Porting applications with pthreads

This list of differences encountered with pthreads and mutexes on z/OS UNIX System Services was originally created by customers who subscribe to the mvs-oe mailing list: Dwayne Blumenberg, Chuck Gehr, Thomas Vogler, and Stephen Wild.

Most of these differences exist because z/OS UNIX UNIX implemented the POSIX.4a draft 6 standard rather than the final version, POSIX.1c draft 10. The book Pthreads Programming by Nichols, Buttlar, and Farrell (ISBN 1-56592-115-1) has a chapter on these differences.

  • alarm() and malarm() functions

    The functions alarm() and malarm() will send the SIGALRM signal only to the thread that called alarm() and malarm(). On some other platforms, SIGALRM can be sent to any thread in the process.

  • Thread-safe variants of POSIX routines

    The pthreads standard defines thread-safe variants of existing POSIX functions (for example, strtok_r instead of strtok); however, these are not available under z/OS UNIX. IBM's response is that under z/OS UNIX the normal versions are thread-safe so you can use them directly. Because the two variants have differing prototypes, this represents a problem if you are porting code which contains the thread-safe variants. You have to either change the code or provide your own versions of the _r routines which map onto the "normal" ones. Here is an example of how to use a macro to create your own version:

    #define strtok_r(s,sep,lasts) strtok(s,sep)
  • pthread_delete_key()

    The pthread_delete_key() function is not provided.

  • pthread_attr_setdetachstate

    z/OS UNIX doesn't define pthread_create_detached(), and the call to pthread_attr_setdetachstate() is slightly different, so look at the interface. You can set a variable to __DETATCHED and use this on the call instead.

  • Defaults for DETACHSTATE

    For pthread_attr_setdetachstate(), OS/390 UNIX and other platforms vary in their defaults for DETACHSTATE.

  • Process-shared attribute for mutexes

    z/OS UNIX supports mutexes shared across processes. 

  • Process-shared for pthread Shared Condition Variables

    z/OS UNIX  supports Pthread Shared Condition Variables across processes.

  • pthread_getspecific

    pthread_getspecific() has a slightly different prototype under z/OS UNIX than that specified in the standard.

    z/OS UNIX provides two forms of pthread_getspecific:

    • pthread_getspecific()
    • pthread_getspecific_d8_np()
  • Value returned on error

    When z/OS UNIX pthread functions encounter an error they return -1 and set errno. Other platforms return the error number as the function value. For example, pthread_mutex_trylock() returns -1 and errno contains EBUSY when the lock is occupied, instead of the POSIX-specified behaviour to return a value of EBUSY.

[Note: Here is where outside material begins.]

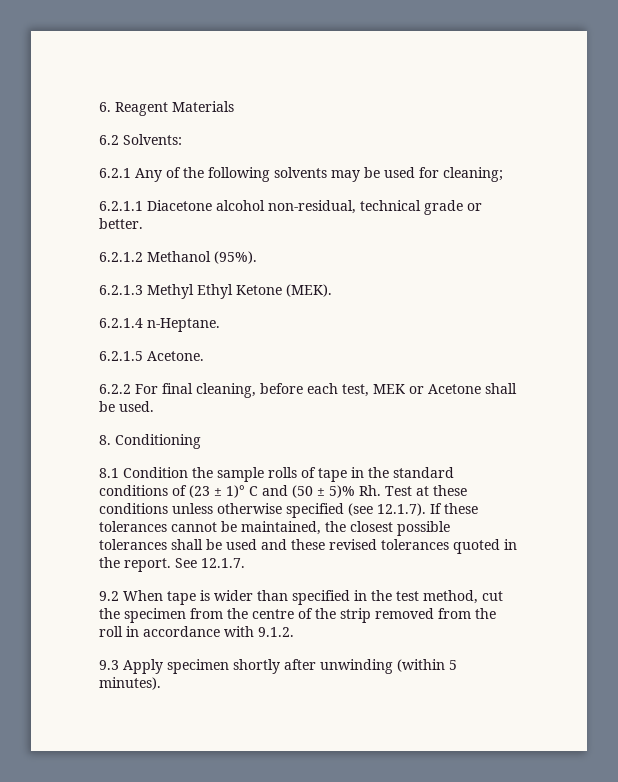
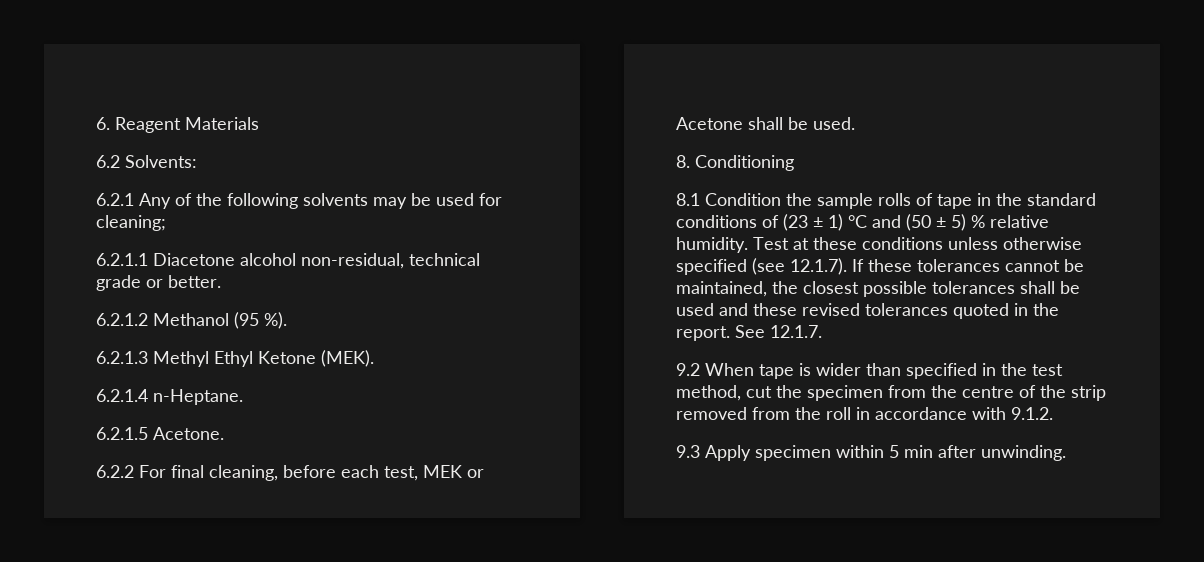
[214,251,257,264] (95%). -> [234,312,287,329] (95 %).
[226,485,258,498] 1)° C -> [828,214,867,231] 1) °C
[329,485,381,498] 5)% Rh. -> [951,214,1049,231] [676,237,748,253] 5) % relative humidity.
[233,659,457,674] [99,677,161,690] shortly after unwinding (within 5 minutes). -> [836,445,1066,461] within 5 min after unwinding.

  • Using a C++ function pointer

    If you are using C++, you must use specific declarations for functions that will be passed as function pointers to calls such as pthread_create() and pthread_cleanup_push(), so that they have C linkage. This is also a problem for qsort(), atexit(), bsd_signal(), and for defining signal catchers, signal() and sigaction(). This is not specifically a pthread issue -- this limitation appplies to all OS/390 C functions. Compilers on some other platforms do not discourage mixing C++ and C functions, which allows undesirable programming practices such as trying to use a C++ function when invoking pthread_create().

    Here are some solutions for a situation where C++ code needs the compiler to use C linkage:

    • Declare the functions extern "C". Using an extern "C" wrapper around the function declarations is more portable. If you are writing code for multiple platforms, use this approach.

      Make the function pointer a typedef with extern "C" wrapped around it. Then use the typedef in the structure.

    • Force C linkage to these procedures by using the __cdecl modifier in the function declarations and function definition. This approach is more convenient because it requires fewer code changes, but it is less portable.
    • If the funtion is a member of a class, declare the function as static __cdecl. The static declaration should be required on most platforms to keep the class instance's "this" from being passed as an argument to the function. __ cdecl is required on OS/390 to tell the compiler to generate a function that uses standard C argument and stack manipulation conventions.
  • sigwait

    z/OS UNIX implements sigwait as:

    int sigwait(sigset_t *set);

    In the standard it is:

    int sigwait(sigset_t *set, int *sig);

    z/OS UNIX returns the signal that interrupts the sigwait function as a ReturnValue; the standard has it being returned in *sig.

    So sigwait has a different prototype under OS/390 UNIX than in the standard. The confusion over which prototype to use extends to other platforms.